Saved data entries ->
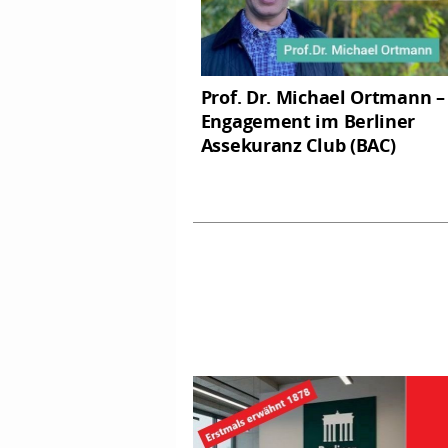
Prof. Dr. Michael Ortmann –
Engagement im Berliner
Assekuranz Club (BAC)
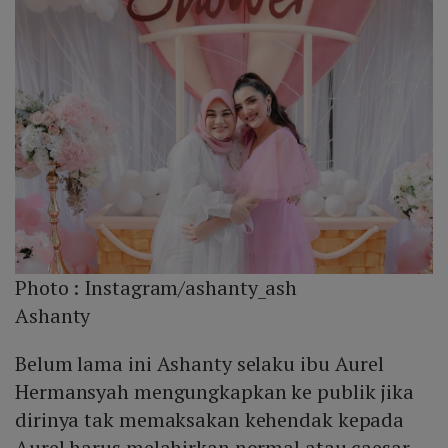
Photo :
Instagram/ashanty_ash
Ashanty
Belum lama ini Ashanty selaku ibu Aurel
Hermansyah mengungkapkan ke publik jika
dirinya tak memaksakan kehendak kepada
Aurel harus melahirkan normal atau caesar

Written task ->
Identify each line in the records that contains the string "Aurel", and copy those lines.

Response below ->
Belum lama ini Ashanty selaku ibu Aurel
Aurel harus melahirkan normal atau caesar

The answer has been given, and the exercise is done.